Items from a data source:
____

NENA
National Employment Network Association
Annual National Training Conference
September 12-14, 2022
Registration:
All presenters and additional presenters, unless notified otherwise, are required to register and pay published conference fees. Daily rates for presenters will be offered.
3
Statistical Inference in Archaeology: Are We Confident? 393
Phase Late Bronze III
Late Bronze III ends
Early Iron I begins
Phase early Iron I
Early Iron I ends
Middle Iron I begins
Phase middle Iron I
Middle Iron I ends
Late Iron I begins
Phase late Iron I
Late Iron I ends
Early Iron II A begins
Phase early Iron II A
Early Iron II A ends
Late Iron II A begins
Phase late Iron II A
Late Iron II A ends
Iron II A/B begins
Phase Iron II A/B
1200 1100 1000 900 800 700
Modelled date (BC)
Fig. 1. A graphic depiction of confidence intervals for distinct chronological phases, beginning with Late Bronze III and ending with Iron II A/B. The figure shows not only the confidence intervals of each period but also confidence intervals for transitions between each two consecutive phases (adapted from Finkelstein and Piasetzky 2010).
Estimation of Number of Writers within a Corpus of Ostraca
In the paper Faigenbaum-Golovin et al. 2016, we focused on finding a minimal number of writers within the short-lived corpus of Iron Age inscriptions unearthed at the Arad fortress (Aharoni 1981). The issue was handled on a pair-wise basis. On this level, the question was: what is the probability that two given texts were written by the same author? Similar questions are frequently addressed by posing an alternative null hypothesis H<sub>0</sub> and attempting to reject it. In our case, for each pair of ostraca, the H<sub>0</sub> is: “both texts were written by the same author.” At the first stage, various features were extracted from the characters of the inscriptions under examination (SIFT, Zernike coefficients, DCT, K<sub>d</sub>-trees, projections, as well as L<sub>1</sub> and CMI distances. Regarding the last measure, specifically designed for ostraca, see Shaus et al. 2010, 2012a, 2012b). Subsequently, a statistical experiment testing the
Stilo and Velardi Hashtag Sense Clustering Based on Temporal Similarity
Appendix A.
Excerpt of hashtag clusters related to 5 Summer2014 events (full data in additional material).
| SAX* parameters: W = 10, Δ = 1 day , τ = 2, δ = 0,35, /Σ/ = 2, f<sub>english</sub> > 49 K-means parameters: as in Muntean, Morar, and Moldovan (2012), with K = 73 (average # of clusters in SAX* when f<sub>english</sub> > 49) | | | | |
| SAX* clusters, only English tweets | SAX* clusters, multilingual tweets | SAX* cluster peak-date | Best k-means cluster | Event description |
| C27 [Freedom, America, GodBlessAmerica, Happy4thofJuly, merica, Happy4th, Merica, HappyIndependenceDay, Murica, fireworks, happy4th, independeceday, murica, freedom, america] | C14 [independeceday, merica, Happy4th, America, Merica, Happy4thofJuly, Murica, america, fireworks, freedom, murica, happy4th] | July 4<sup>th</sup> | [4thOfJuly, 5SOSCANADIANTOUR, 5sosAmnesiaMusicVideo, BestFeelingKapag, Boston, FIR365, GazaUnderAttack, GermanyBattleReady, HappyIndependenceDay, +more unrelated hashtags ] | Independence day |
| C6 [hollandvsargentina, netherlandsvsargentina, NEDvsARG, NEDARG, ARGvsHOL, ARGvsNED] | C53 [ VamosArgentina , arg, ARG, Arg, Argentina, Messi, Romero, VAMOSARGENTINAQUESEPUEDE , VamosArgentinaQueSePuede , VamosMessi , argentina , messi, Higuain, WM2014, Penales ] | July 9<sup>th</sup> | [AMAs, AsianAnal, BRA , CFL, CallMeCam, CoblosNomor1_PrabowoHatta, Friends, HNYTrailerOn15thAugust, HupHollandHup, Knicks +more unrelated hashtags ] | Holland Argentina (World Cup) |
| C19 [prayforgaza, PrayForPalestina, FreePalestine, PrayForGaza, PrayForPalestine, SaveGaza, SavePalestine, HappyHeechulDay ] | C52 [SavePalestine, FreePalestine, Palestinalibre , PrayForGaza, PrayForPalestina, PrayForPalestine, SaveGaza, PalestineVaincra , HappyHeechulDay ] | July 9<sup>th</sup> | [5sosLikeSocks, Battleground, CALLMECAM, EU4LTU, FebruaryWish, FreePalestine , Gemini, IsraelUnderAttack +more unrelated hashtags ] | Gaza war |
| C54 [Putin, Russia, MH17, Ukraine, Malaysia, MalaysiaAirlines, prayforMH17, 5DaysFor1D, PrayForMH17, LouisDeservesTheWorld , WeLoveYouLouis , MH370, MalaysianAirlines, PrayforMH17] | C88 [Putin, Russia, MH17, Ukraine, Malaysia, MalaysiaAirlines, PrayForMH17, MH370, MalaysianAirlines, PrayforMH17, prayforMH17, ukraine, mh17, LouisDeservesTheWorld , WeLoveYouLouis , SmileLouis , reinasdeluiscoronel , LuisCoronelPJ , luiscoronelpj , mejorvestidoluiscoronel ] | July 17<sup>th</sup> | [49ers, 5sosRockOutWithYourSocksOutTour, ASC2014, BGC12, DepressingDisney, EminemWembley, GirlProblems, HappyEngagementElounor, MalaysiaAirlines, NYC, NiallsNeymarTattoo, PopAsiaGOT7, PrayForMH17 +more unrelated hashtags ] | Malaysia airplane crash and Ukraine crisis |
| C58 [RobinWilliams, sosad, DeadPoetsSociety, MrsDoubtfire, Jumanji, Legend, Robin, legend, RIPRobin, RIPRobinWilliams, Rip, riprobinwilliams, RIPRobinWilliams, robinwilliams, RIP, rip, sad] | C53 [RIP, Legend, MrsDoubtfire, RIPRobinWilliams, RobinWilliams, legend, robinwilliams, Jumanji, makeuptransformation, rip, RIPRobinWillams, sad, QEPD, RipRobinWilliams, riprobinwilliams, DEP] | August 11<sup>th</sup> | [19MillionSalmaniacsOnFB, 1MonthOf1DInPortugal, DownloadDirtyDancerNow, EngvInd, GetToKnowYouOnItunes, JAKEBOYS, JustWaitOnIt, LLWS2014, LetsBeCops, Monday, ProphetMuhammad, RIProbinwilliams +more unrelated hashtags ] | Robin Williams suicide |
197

____

▶ [WORK REQUEST]
Copy every record exactly as presented.

▶ [TASK SOLUTION]
NENA
National Employment Network Association
Annual National Training Conference
September 12-14, 2022
Registration:
All presenters and additional presenters, unless notified otherwise, are required to register and pay published conference fees. Daily rates for presenters will be offered.
3
Statistical Inference in Archaeology: Are We Confident? 393
Phase Late Bronze III
Late Bronze III ends
Early Iron I begins
Phase early Iron I
Early Iron I ends
Middle Iron I begins
Phase middle Iron I
Middle Iron I ends
Late Iron I begins
Phase late Iron I
Late Iron I ends
Early Iron II A begins
Phase early Iron II A
Early Iron II A ends
Late Iron II A begins
Phase late Iron II A
Late Iron II A ends
Iron II A/B begins
Phase Iron II A/B
1200 1100 1000 900 800 700
Modelled date (BC)
Fig. 1. A graphic depiction of confidence intervals for distinct chronological phases, beginning with Late Bronze III and ending with Iron II A/B. The figure shows not only the confidence intervals of each period but also confidence intervals for transitions between each two consecutive phases (adapted from Finkelstein and Piasetzky 2010).
Estimation of Number of Writers within a Corpus of Ostraca
In the paper Faigenbaum-Golovin et al. 2016, we focused on finding a minimal number of writers within the short-lived corpus of Iron Age inscriptions unearthed at the Arad fortress (Aharoni 1981). The issue was handled on a pair-wise basis. On this level, the question was: what is the probability that two given texts were written by the same author? Similar questions are frequently addressed by posing an alternative null hypothesis H<sub>0</sub> and attempting to reject it. In our case, for each pair of ostraca, the H<sub>0</sub> is: “both texts were written by the same author.” At the first stage, various features were extracted from the characters of the inscriptions under examination (SIFT, Zernike coefficients, DCT, K<sub>d</sub>-trees, projections, as well as L<sub>1</sub> and CMI distances. Regarding the last measure, specifically designed for ostraca, see Shaus et al. 2010, 2012a, 2012b). Subsequently, a statistical experiment testing the
Stilo and Velardi Hashtag Sense Clustering Based on Temporal Similarity
Appendix A.
Excerpt of hashtag clusters related to 5 Summer2014 events (full data in additional material).
| SAX* parameters: W = 10, Δ = 1 day , τ = 2, δ = 0,35, /Σ/ = 2, f<sub>english</sub> > 49 K-means parameters: as in Muntean, Morar, and Moldovan (2012), with K = 73 (average # of clusters in SAX* when f<sub>english</sub> > 49) | | | | |
| SAX* clusters, only English tweets | SAX* clusters, multilingual tweets | SAX* cluster peak-date | Best k-means cluster | Event description |
| C27 [Freedom, America, GodBlessAmerica, Happy4thofJuly, merica, Happy4th, Merica, HappyIndependenceDay, Murica, fireworks, happy4th, independeceday, murica, freedom, america] | C14 [independeceday, merica, Happy4th, America, Merica, Happy4thofJuly, Murica, america, fireworks, freedom, murica, happy4th] | July 4<sup>th</sup> | [4thOfJuly, 5SOSCANADIANTOUR, 5sosAmnesiaMusicVideo, BestFeelingKapag, Boston, FIR365, GazaUnderAttack, GermanyBattleReady, HappyIndependenceDay, +more unrelated hashtags ] | Independence day |
| C6 [hollandvsargentina, netherlandsvsargentina, NEDvsARG, NEDARG, ARGvsHOL, ARGvsNED] | C53 [ VamosArgentina , arg, ARG, Arg, Argentina, Messi, Romero, VAMOSARGENTINAQUESEPUEDE , VamosArgentinaQueSePuede , VamosMessi , argentina , messi, Higuain, WM2014, Penales ] | July 9<sup>th</sup> | [AMAs, AsianAnal, BRA , CFL, CallMeCam, CoblosNomor1_PrabowoHatta, Friends, HNYTrailerOn15thAugust, HupHollandHup, Knicks +more unrelated hashtags ] | Holland Argentina (World Cup) |
| C19 [prayforgaza, PrayForPalestina, FreePalestine, PrayForGaza, PrayForPalestine, SaveGaza, SavePalestine, HappyHeechulDay ] | C52 [SavePalestine, FreePalestine, Palestinalibre , PrayForGaza, PrayForPalestina, PrayForPalestine, SaveGaza, PalestineVaincra , HappyHeechulDay ] | July 9<sup>th</sup> | [5sosLikeSocks, Battleground, CALLMECAM, EU4LTU, FebruaryWish, FreePalestine , Gemini, IsraelUnderAttack +more unrelated hashtags ] | Gaza war |
| C54 [Putin, Russia, MH17, Ukraine, Malaysia, MalaysiaAirlines, prayforMH17, 5DaysFor1D, PrayForMH17, LouisDeservesTheWorld , WeLoveYouLouis , MH370, MalaysianAirlines, PrayforMH17] | C88 [Putin, Russia, MH17, Ukraine, Malaysia, MalaysiaAirlines, PrayForMH17, MH370, MalaysianAirlines, PrayforMH17, prayforMH17, ukraine, mh17, LouisDeservesTheWorld , WeLoveYouLouis , SmileLouis , reinasdeluiscoronel , LuisCoronelPJ , luiscoronelpj , mejorvestidoluiscoronel ] | July 17<sup>th</sup> | [49ers, 5sosRockOutWithYourSocksOutTour, ASC2014, BGC12, DepressingDisney, EminemWembley, GirlProblems, HappyEngagementElounor, MalaysiaAirlines, NYC, NiallsNeymarTattoo, PopAsiaGOT7, PrayForMH17 +more unrelated hashtags ] | Malaysia airplane crash and Ukraine crisis |
| C58 [RobinWilliams, sosad, DeadPoetsSociety, MrsDoubtfire, Jumanji, Legend, Robin, legend, RIPRobin, RIPRobinWilliams, Rip, riprobinwilliams, RIPRobinWilliams, robinwilliams, RIP, rip, sad] | C53 [RIP, Legend, MrsDoubtfire, RIPRobinWilliams, RobinWilliams, legend, robinwilliams, Jumanji, makeuptransformation, rip, RIPRobinWillams, sad, QEPD, RipRobinWilliams, riprobinwilliams, DEP] | August 11<sup>th</sup> | [19MillionSalmaniacsOnFB, 1MonthOf1DInPortugal, DownloadDirtyDancerNow, EngvInd, GetToKnowYouOnItunes, JAKEBOYS, JustWaitOnIt, LLWS2014, LetsBeCops, Monday, ProphetMuhammad, RIProbinwilliams +more unrelated hashtags ] | Robin Williams suicide |
197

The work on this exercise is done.